[作業項目] 次に示す笠間城の紹介文を、一字も改変せずに全文出力すること。

山城と近世城郭の融合
妖艶・笠間城
本日は茨城県笠間市にある笠間城を紹介したい。
笠間城は元久3年(1205年)、宇都宮氏の一族、笠間時朝によって築城された。
標高182mの佐白山に築かれた山城で、以後、天正18年(1590年)まで笠間氏18代の居城となった。2017年には続日本100名城にも選定され、現在も天守台、物見櫓、石垣、土塁や堀切等が残り、その当時の情景を感じることができる。
それでは妖艶・笠間城を御堪能あれ。
目次
①笠間城の歴史
②小田原征伐と近世城郭への変貌
③笠間城のその後
④城データ(所在地はこちら)
⑤みどころ
⑥おすすめ記事
・笠間城の歴史
その昔、佐白山には神の使いとされる白い雉、白い鹿、白い狐の、三匹の白い動物いたそうだ。山を守る白い動物が三匹すんでいる山、“三白山”と呼ぶようになった。

プロットデータ画像:

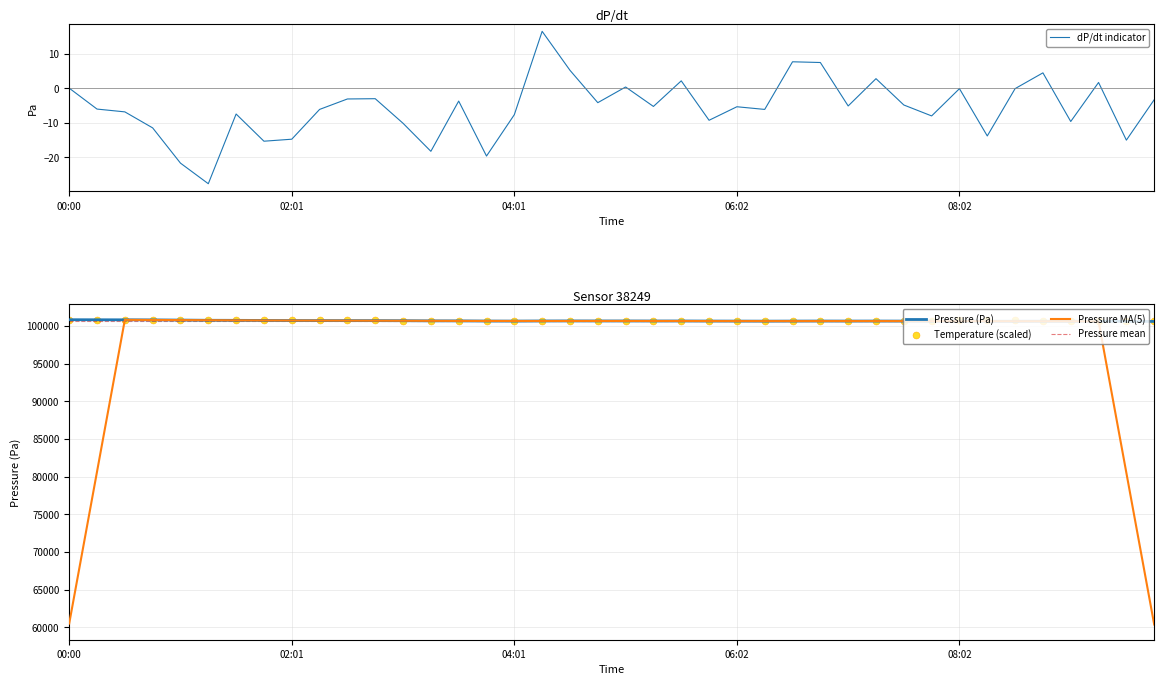

What is the minimum value for Pressure MA(5)?

60356.4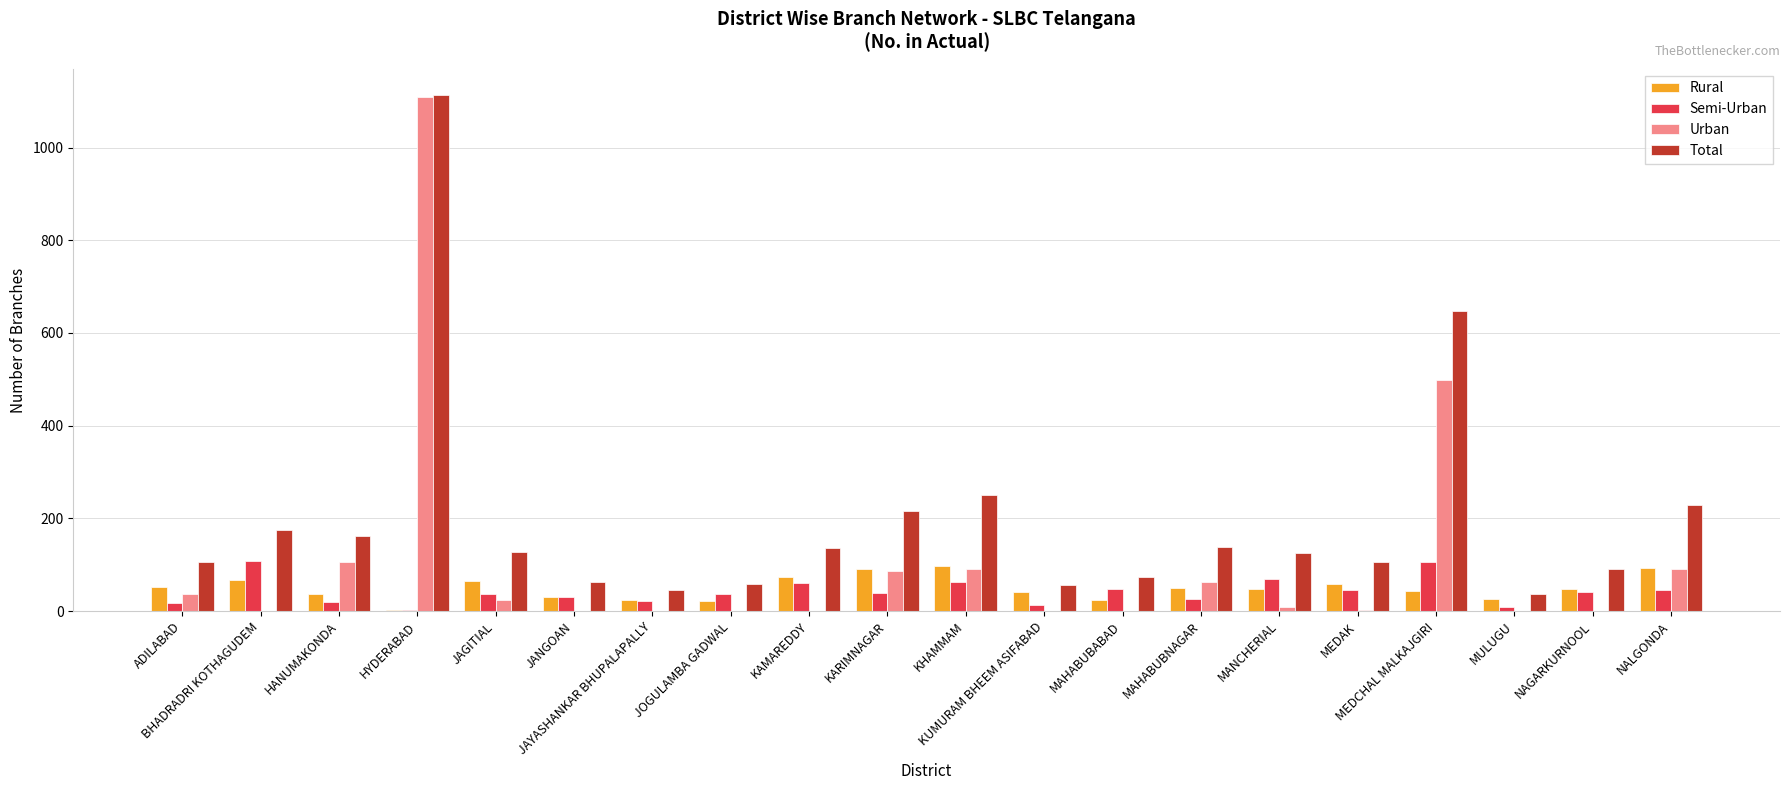

What are all the series names shown in the legend?

Rural, Semi-Urban, Urban, Total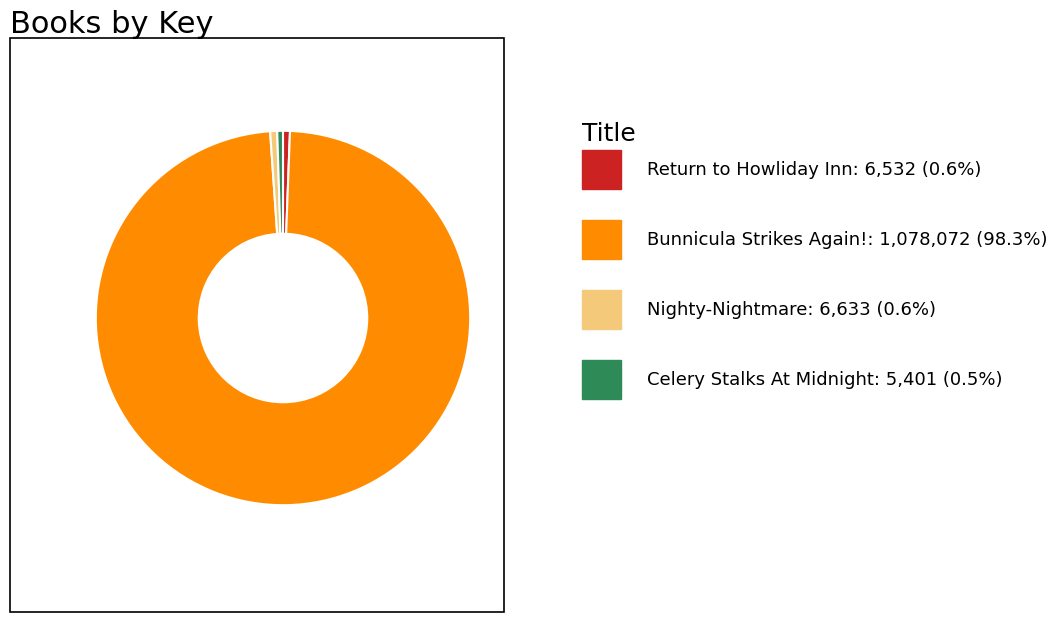

Is there a majority slice in this chart?

Yes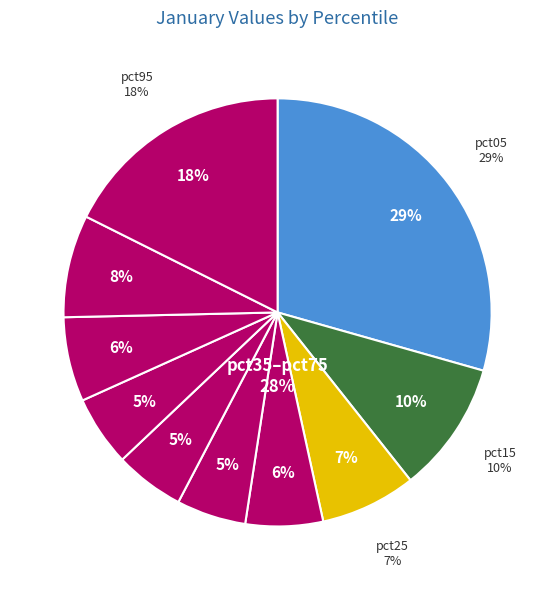

What is the change in value from pct65 to pct75?

+0.1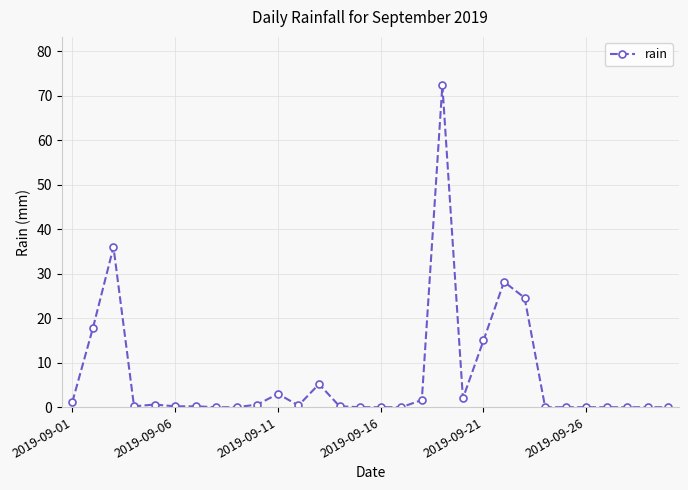

True or false: the data has more than 0 interior local peaks.

True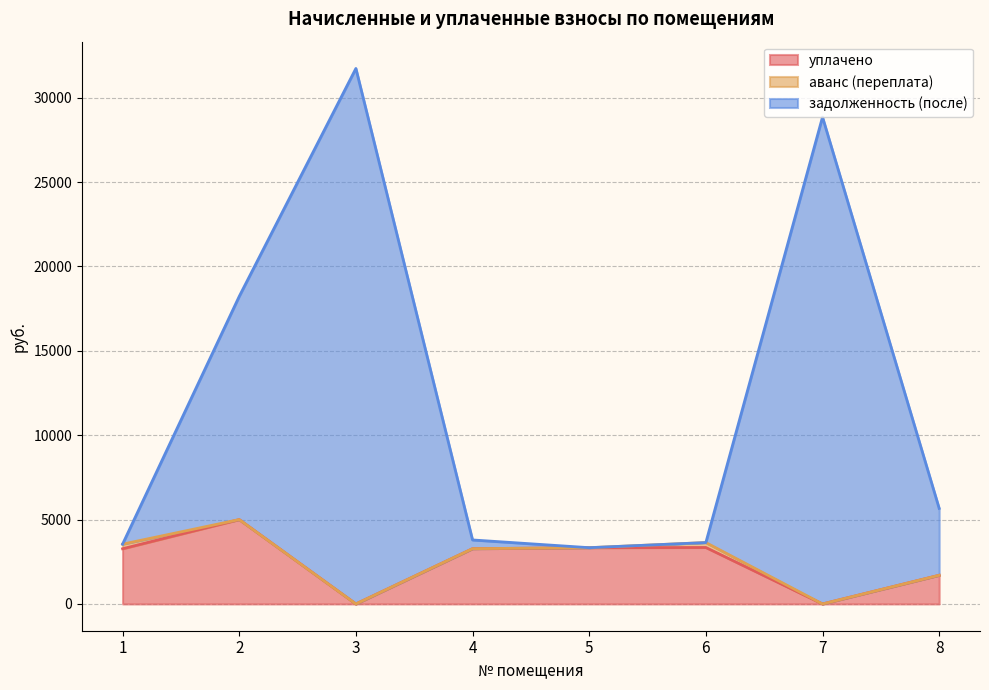

At which category is the sum across all series the highest?

3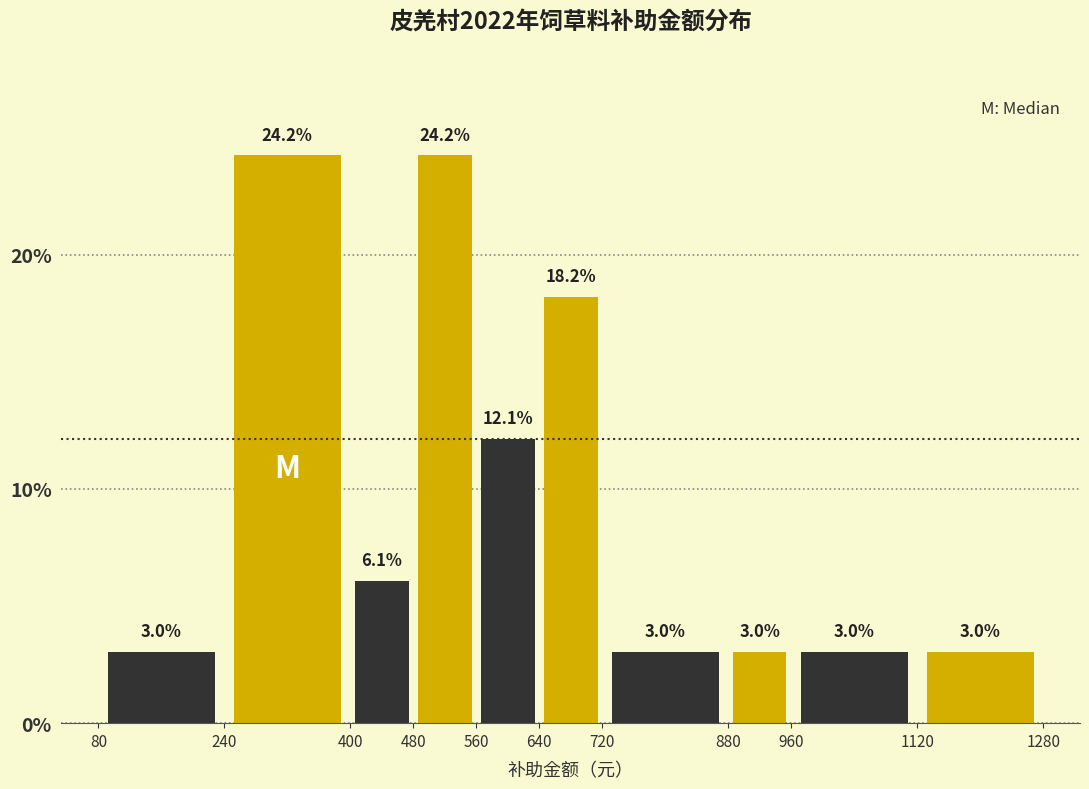

Reading left to right, transcribe this chart: for each bar, give the range it covers on the x-axis and its height.

80 to 240: 3.0
240 to 400: 24.2
400 to 480: 6.1
480 to 560: 24.2
560 to 640: 12.1
640 to 720: 18.2
720 to 880: 3.0
880 to 960: 3.0
960 to 1120: 3.0
1120 to 1280: 3.0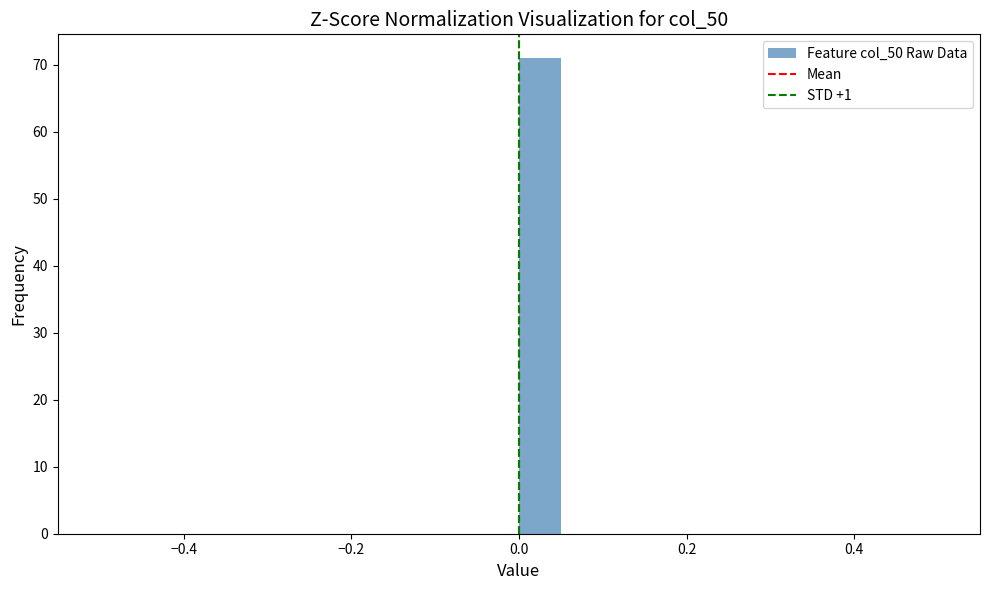

Read against the x-axis, roughly where is the centre of the tallest bar?

0.02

[作業結果]
山城と近世城郭の融合
妖艶・笠間城
本日は茨城県笠間市にある笠間城を紹介したい。
笠間城は元久3年(1205年)、宇都宮氏の一族、笠間時朝によって築城された。
標高182mの佐白山に築かれた山城で、以後、天正18年(1590年)まで笠間氏18代の居城となった。2017年には続日本100名城にも選定され、現在も天守台、物見櫓、石垣、土塁や堀切等が残り、その当時の情景を感じることができる。
それでは妖艶・笠間城を御堪能あれ。
目次
①笠間城の歴史
②小田原征伐と近世城郭への変貌
③笠間城のその後
④城データ(所在地はこちら)
⑤みどころ
⑥おすすめ記事
・笠間城の歴史
その昔、佐白山には神の使いとされる白い雉、白い鹿、白い狐の、三匹の白い動物いたそうだ。山を守る白い動物が三匹すんでいる山、“三白山”と呼ぶようになった。